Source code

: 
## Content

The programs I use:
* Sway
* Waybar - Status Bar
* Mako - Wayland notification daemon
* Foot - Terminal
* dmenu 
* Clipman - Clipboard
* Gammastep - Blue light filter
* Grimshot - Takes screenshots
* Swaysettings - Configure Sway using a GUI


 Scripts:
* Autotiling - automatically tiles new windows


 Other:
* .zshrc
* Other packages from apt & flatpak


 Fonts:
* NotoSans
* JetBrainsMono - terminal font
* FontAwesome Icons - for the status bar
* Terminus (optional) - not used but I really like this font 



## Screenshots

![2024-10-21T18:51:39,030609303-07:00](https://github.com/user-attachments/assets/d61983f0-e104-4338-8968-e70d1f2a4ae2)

§ AIM OF THE TASK: All lines from the one with "## Screenshots" through the end of the records need to be copied exactly, and no other lines.

§ ANSWER BOX:
## Screenshots

![2024-10-21T18:51:39,030609303-07:00](https://github.com/user-attachments/assets/d61983f0-e104-4338-8968-e70d1f2a4ae2)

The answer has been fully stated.